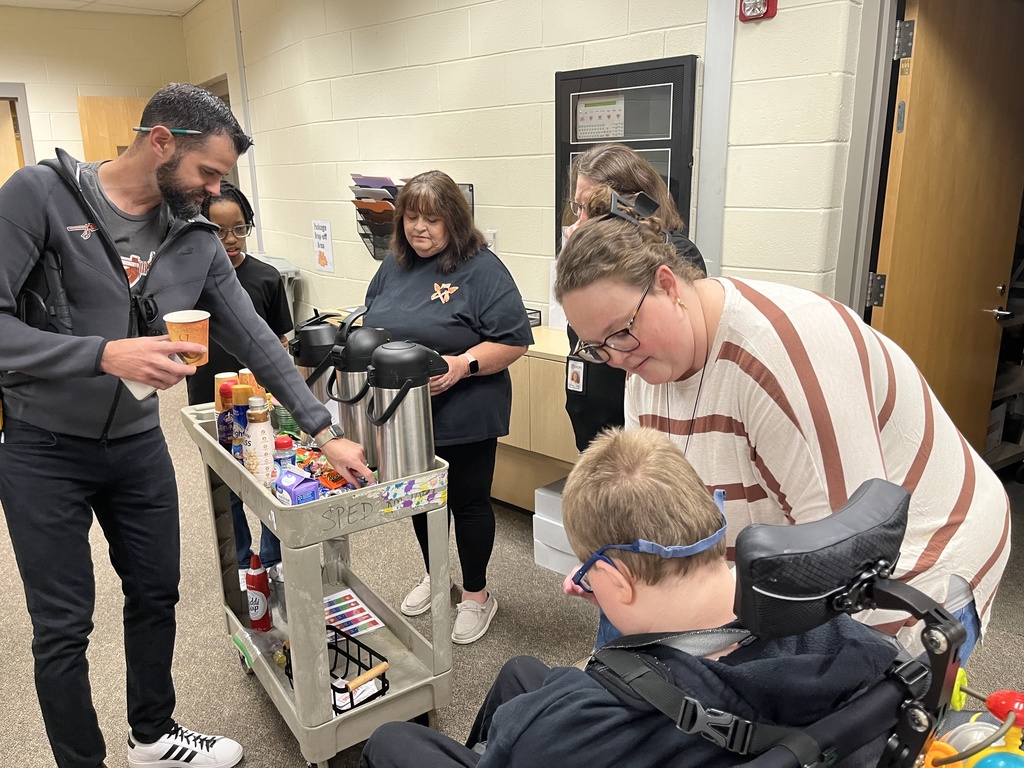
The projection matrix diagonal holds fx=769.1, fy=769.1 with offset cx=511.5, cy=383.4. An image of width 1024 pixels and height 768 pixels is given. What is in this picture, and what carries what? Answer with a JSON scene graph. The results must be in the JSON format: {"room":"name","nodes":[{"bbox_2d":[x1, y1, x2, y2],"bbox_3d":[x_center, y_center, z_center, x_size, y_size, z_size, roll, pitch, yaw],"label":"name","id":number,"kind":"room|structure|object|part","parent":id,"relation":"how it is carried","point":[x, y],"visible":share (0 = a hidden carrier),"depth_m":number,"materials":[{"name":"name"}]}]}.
{"room":"office","nodes":[
{"label":"office","id":0,"kind":"room"},
{"bbox_2d":[0,4,193,169],"bbox_3d":[-4.821,-1.370,5.421,4.956,2.731,0.178,-13,20,-39],"label":"back wall","id":1,"kind":"structure","parent":0,"point":[75,91],"depth_m":6.24,"materials":[{"name":"beige paint"}]},
{"bbox_2d":[0,84,35,180],"bbox_3d":[-4.287,-1.254,6.251,0.879,2.141,0.245,-13,20,-39],"label":"door frame","id":2,"kind":"structure","parent":1,"relation":"in","point":[22,110],"depth_m":6.16,"materials":[{"name":"grey metal"}]},
{"bbox_2d":[78,96,149,163],"bbox_3d":[-3.155,-1.357,6.637,0.733,2.046,0.152,-13,20,-39],"label":"wooden door","id":3,"kind":"structure","parent":1,"relation":"in","point":[96,138],"depth_m":6.31,"materials":[{"name":"brown wood"}]},
{"bbox_2d":[0,0,202,16],"bbox_3d":[-1.727,-1.976,2.149,7.387,0.114,9.473,-13,20,-39],"label":"ceiling","id":4,"kind":"structure","parent":0,"point":[193,3],"depth_m":5.95,"materials":[{"name":"white paint"}]},
{"bbox_2d":[1,384,1022,767],"bbox_3d":[-1.278,0.807,2.950,7.632,0.104,10.093,-13,20,-39],"label":"floor","id":5,"kind":"structure","parent":0,"point":[238,685],"depth_m":2.59,"materials":[{"name":"carpet"}]},
{"bbox_2d":[0,83,377,767],"bbox_3d":[-0.864,0.156,1.918,0.726,1.658,0.700,9,18,31],"label":"man","id":6,"kind":"object","parent":5,"relation":"on","point":[85,358],"visible":0.99,"depth_m":1.73},
{"bbox_2d":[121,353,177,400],"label":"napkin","id":7,"kind":"object","parent":6,"relation":"in","point":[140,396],"visible":0.25,"depth_m":1.73,"materials":[{"name":"white paper"}]},
{"bbox_2d":[131,125,199,135],"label":"pen","id":8,"kind":"object","parent":6,"relation":"on","point":[140,128],"visible":0.78,"depth_m":1.86,"materials":[{"name":"plastic"}]},
{"bbox_2d":[162,309,209,365],"bbox_3d":[-0.752,-0.099,1.790,0.102,0.128,0.101,-13,20,-39],"label":"paper cup","id":9,"kind":"object","parent":6,"relation":"in","point":[200,332],"visible":0.81,"depth_m":1.76,"materials":[{"name":"paper"}]},
{"bbox_2d":[186,180,291,579],"bbox_3d":[-1.059,0.018,2.891,0.451,1.431,0.464,-13,20,-39],"label":"child","id":10,"kind":"object","parent":5,"relation":"on","point":[242,269],"visible":0.38,"depth_m":2.79},
{"bbox_2d":[251,254,301,323],"bbox_3d":[-1.892,-0.509,5.766,0.512,0.846,0.659,-13,20,-39],"label":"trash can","id":11,"kind":"object","parent":5,"relation":"on","point":[280,269],"visible":0.16,"depth_m":5.63,"materials":[{"name":"grey plastic"}]},
{"bbox_2d":[178,399,453,767],"bbox_3d":[-0.556,0.544,2.213,0.462,0.776,0.855,-13,20,-39],"label":"utility cart","id":12,"kind":"object","parent":5,"relation":"on","point":[270,674],"visible":0.71,"depth_m":1.98,"materials":[{"name":"grey plastic"}]},
{"bbox_2d":[214,371,237,412],"bbox_3d":[-0.834,0.062,2.276,0.082,0.192,0.078,-13,20,-39],"label":"paper cup","id":13,"kind":"object","parent":12,"relation":"on","point":[219,377],"visible":0.32,"depth_m":2.24,"materials":[{"name":"paper"}]},
{"bbox_2d":[217,381,235,452],"bbox_3d":[-0.776,0.106,2.128,0.067,0.217,0.065,-13,20,-39],"label":"bottle","id":14,"kind":"object","parent":12,"relation":"on","point":[221,429],"visible":0.46,"depth_m":2.10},
{"bbox_2d":[232,383,251,460],"bbox_3d":[-0.715,0.119,2.072,0.067,0.230,0.063,-13,20,-39],"label":"bottle","id":15,"kind":"object","parent":12,"relation":"on","point":[242,409],"visible":0.47,"depth_m":2.04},
{"bbox_2d":[241,368,264,397],"bbox_3d":[-0.779,0.046,2.332,0.078,0.182,0.076,-13,20,-39],"label":"paper cup","id":16,"kind":"object","parent":12,"relation":"on","point":[246,375],"visible":0.29,"depth_m":2.30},
{"bbox_2d":[245,553,271,630],"bbox_3d":[-0.753,0.614,2.278,0.064,0.230,0.071,-13,20,-39],"label":"red bottle","id":17,"kind":"object","parent":12,"relation":"in","point":[257,581],"visible":0.99,"depth_m":2.26,"materials":[{"name":"red plastic"}]},
{"bbox_2d":[243,398,275,486],"bbox_3d":[-0.636,0.153,1.934,0.072,0.233,0.072,-13,20,-39],"label":"bottle","id":18,"kind":"object","parent":12,"relation":"on","point":[257,439],"visible":0.94,"depth_m":1.91,"materials":[{"name":"plastic"}]},
{"bbox_2d":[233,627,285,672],"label":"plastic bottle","id":19,"kind":"object","parent":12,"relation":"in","point":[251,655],"visible":0.93,"depth_m":2.12,"materials":[{"name":"plastic"}]},
{"bbox_2d":[273,434,297,474],"bbox_3d":[-0.583,0.207,1.977,0.061,0.151,0.057,-13,20,-39],"label":"bottle","id":20,"kind":"object","parent":12,"relation":"in","point":[285,444],"visible":0.52,"depth_m":1.95,"materials":[{"name":"plastic"}]},
{"bbox_2d":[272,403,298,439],"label":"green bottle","id":21,"kind":"object","parent":12,"relation":"on","point":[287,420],"visible":0.39,"depth_m":2.20,"materials":[{"name":"green"}]},
{"bbox_2d":[274,468,319,505],"bbox_3d":[-0.522,0.256,1.858,0.075,0.075,0.120,-13,20,-39],"label":"purple box","id":22,"kind":"object","parent":12,"relation":"on","point":[285,480],"visible":0.88,"depth_m":1.83,"materials":[{"name":"purple"}]},
{"bbox_2d":[290,310,343,418],"bbox_3d":[-0.545,-0.020,2.242,0.174,0.392,0.173,-13,20,-39],"label":"thermos","id":23,"kind":"object","parent":12,"relation":"on","point":[319,340],"visible":0.5,"depth_m":2.16,"materials":[{"name":"metal"}]},
{"bbox_2d":[294,442,360,494],"bbox_3d":[-0.491,0.227,2.038,0.168,0.055,0.282,-13,20,-39],"label":"snack package","id":24,"kind":"object","parent":12,"relation":"on","point":[333,480],"visible":0.48,"depth_m":2.00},
{"bbox_2d":[283,624,389,714],"bbox_3d":[-0.461,0.738,1.990,0.170,0.110,0.291,-13,20,-39],"label":"wire basket","id":25,"kind":"object","parent":12,"relation":"in","point":[376,655],"visible":0.55,"depth_m":1.98,"materials":[{"name":"black metal"}]},
{"bbox_2d":[323,588,385,638],"bbox_3d":[-0.528,0.710,2.338,0.196,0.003,0.241,-13,20,-39],"label":"sheet","id":26,"kind":"object","parent":12,"relation":"on","point":[350,601],"visible":0.69,"depth_m":2.34,"materials":[{"name":"paper"}]},
{"bbox_2d":[326,311,389,459],"bbox_3d":[-0.401,0.017,2.072,0.171,0.411,0.163,-13,20,-39],"label":"thermos","id":27,"kind":"object","parent":12,"relation":"on","point":[374,334],"visible":0.74,"depth_m":2.00,"materials":[{"name":"metal"}]},
{"bbox_2d":[365,340,444,478],"bbox_3d":[-0.264,0.080,1.908,0.180,0.381,0.158,-13,20,-39],"label":"thermos","id":28,"kind":"object","parent":12,"relation":"on","point":[399,399],"visible":0.97,"depth_m":1.84,"materials":[{"name":"silver metal"}]},
{"bbox_2d":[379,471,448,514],"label":"sticker","id":29,"kind":"object","parent":12,"relation":"attached to","point":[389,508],"visible":0.99,"depth_m":1.90,"materials":[{"name":"paper"}]},
{"bbox_2d":[362,172,535,645],"bbox_3d":[-0.225,0.072,2.623,0.624,1.432,0.552,8,17,30],"label":"woman","id":30,"kind":"object","parent":5,"relation":"on","point":[471,289],"visible":0.84,"depth_m":2.48},
{"bbox_2d":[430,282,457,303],"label":"logo","id":31,"kind":"object","parent":30,"relation":"attached to","point":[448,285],"visible":0.97,"depth_m":2.63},
{"bbox_2d":[490,326,575,512],"bbox_3d":[0.084,0.159,3.541,0.506,0.758,1.475,-13,20,-39],"label":"wooden cabinet","id":32,"kind":"object","parent":5,"relation":"on","point":[554,452],"visible":0.26,"depth_m":3.22,"materials":[{"name":"brown wood"}]},
{"bbox_2d":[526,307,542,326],"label":"black tray","id":33,"kind":"object","parent":32,"relation":"on","point":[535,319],"visible":0.27,"depth_m":3.49,"materials":[{"name":"black"}]},
{"bbox_2d":[533,478,579,574],"bbox_3d":[0.316,0.554,3.029,0.353,0.286,0.323,-13,20,-39],"label":"white box","id":34,"kind":"object","parent":5,"relation":"on","point":[548,558],"visible":0.36,"depth_m":2.95,"materials":[{"name":"white plastic"}]},
{"bbox_2d":[559,142,705,454],"bbox_3d":[0.377,0.027,2.403,0.520,1.405,0.498,-13,20,-39],"label":"woman","id":35,"kind":"object","parent":5,"relation":"on","point":[596,384],"visible":0.33,"depth_m":2.27},
{"bbox_2d":[561,199,1009,677],"bbox_3d":[0.501,0.291,1.548,0.631,1.301,0.728,-13,20,-39],"label":"woman","id":36,"kind":"object","parent":5,"relation":"on","point":[760,313],"visible":0.78,"depth_m":1.30},
{"bbox_2d":[580,473,1013,767],"bbox_3d":[0.058,0.699,0.947,0.856,1.093,0.728,-13,20,-39],"label":"wheelchair","id":37,"kind":"object","parent":5,"relation":"on","point":[955,655],"visible":0.65,"depth_m":0.84,"materials":[{"name":"black metal"}]},
{"bbox_2d":[355,428,905,767],"bbox_3d":[0.171,0.489,1.085,0.585,0.847,0.581,-9,17,-27],"label":"boy","id":38,"kind":"object","parent":37,"relation":"in","point":[649,575],"visible":0.94,"depth_m":0.93},
{"bbox_3d":[0.365,0.210,0.942,0.258,0.136,0.131,-13,20,-39],"label":"headrest","id":39,"kind":"part","parent":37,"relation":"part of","materials":[{"name":"black"}]},
{"bbox_2d":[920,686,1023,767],"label":"toy","id":40,"kind":"object","parent":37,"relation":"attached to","point":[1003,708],"visible":0.82,"depth_m":0.95,"materials":[{"name":"plastic"}]},
{"bbox_2d":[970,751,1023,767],"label":"blue ball","id":41,"kind":"object","parent":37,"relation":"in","point":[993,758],"visible":0.99,"depth_m":0.93,"materials":[{"name":"blue plastic"}]},
{"bbox_2d":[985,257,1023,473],"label":"storage shelf","id":42,"kind":"object","parent":5,"relation":"on","point":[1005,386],"visible":0.32,"depth_m":3.57,"materials":[{"name":"metal"}]},
{"bbox_2d":[183,0,871,339],"bbox_3d":[0.297,-0.861,3.374,0.193,2.813,7.964,-13,20,-39],"label":"right wall","id":43,"kind":"structure","parent":0,"point":[537,95],"depth_m":3.66,"materials":[{"name":"paint"}]},
{"bbox_2d":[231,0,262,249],"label":"conduit","id":44,"kind":"object","parent":43,"relation":"attached to","point":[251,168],"visible":0.73,"depth_m":5.58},
{"bbox_2d":[311,219,333,272],"bbox_3d":[-1.219,-0.886,4.946,0.019,0.320,0.233,-13,20,-39],"label":"paper sign","id":45,"kind":"object","parent":43,"relation":"attached to","point":[321,257],"visible":0.99,"depth_m":4.93,"materials":[{"name":"white paper"}]},
{"bbox_2d":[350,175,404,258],"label":"file holder","id":46,"kind":"object","parent":43,"relation":"attached to","point":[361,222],"visible":0.56,"depth_m":4.12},
{"bbox_2d":[484,229,498,252],"bbox_3d":[-0.106,-0.687,3.731,0.017,0.119,0.072,-13,20,-39],"label":"light switch","id":47,"kind":"object","parent":43,"relation":"attached to","point":[492,239],"visible":0.49,"depth_m":3.71,"materials":[{"name":"white plastic"}]},
{"bbox_2d":[554,56,697,250],"bbox_3d":[0.434,-0.825,3.090,0.081,0.846,0.659,-13,20,-39],"label":"cabinet","id":48,"kind":"object","parent":43,"relation":"attached to","point":[641,84],"visible":0.52,"depth_m":2.98,"materials":[{"name":"black metal"}]},
{"bbox_2d":[575,96,625,140],"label":"control panel","id":49,"kind":"object","parent":48,"relation":"in","point":[586,136],"visible":0.94,"depth_m":3.18,"materials":[{"name":"white plastic"}]},
{"bbox_2d":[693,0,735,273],"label":"conduit","id":50,"kind":"object","parent":43,"relation":"attached to","point":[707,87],"visible":0.73,"depth_m":2.81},
{"bbox_2d":[738,0,777,20],"bbox_3d":[0.787,-1.238,2.467,0.061,0.134,0.115,-13,20,-39],"label":"fire alarm","id":51,"kind":"object","parent":43,"relation":"attached to","point":[749,1],"visible":0.98,"depth_m":2.47,"materials":[{"name":"red plastic"}]},
{"bbox_2d":[832,0,901,318],"bbox_3d":[1.441,-0.309,2.374,0.314,2.190,0.930,-13,20,-39],"label":"door frame","id":52,"kind":"structure","parent":43,"relation":"attached to","point":[891,18],"depth_m":2.46,"materials":[{"name":"grey metal"}]},
{"bbox_2d":[871,0,1023,457],"bbox_3d":[1.551,-0.346,2.756,0.876,2.008,0.149,-13,20,-39],"label":"wooden door","id":53,"kind":"structure","parent":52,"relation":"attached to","point":[912,336],"depth_m":2.60,"materials":[{"name":"brown wood"}]}
]}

_Task to complete_:
Return each line from the entries above that includes "part".

_Response to the exercise_:
The projection matrix diagonal holds fx=769.1, fy=769.1 with offset cx=511.5, cy=383.4. An image of width 1024 pixels and height 768 pixels is given. What is in this picture, and what carries what? Answer with a JSON scene graph. The results must be in the JSON format: {"room":"name","nodes":[{"bbox_2d":[x1, y1, x2, y2],"bbox_3d":[x_center, y_center, z_center, x_size, y_size, z_size, roll, pitch, yaw],"label":"name","id":number,"kind":"room|structure|object|part","parent":id,"relation":"how it is carried","point":[x, y],"visible":share (0 = a hidden carrier),"depth_m":number,"materials":[{"name":"name"}]}]}.
{"bbox_3d":[0.365,0.210,0.942,0.258,0.136,0.131,-13,20,-39],"label":"headrest","id":39,"kind":"part","parent":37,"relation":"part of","materials":[{"name":"black"}]},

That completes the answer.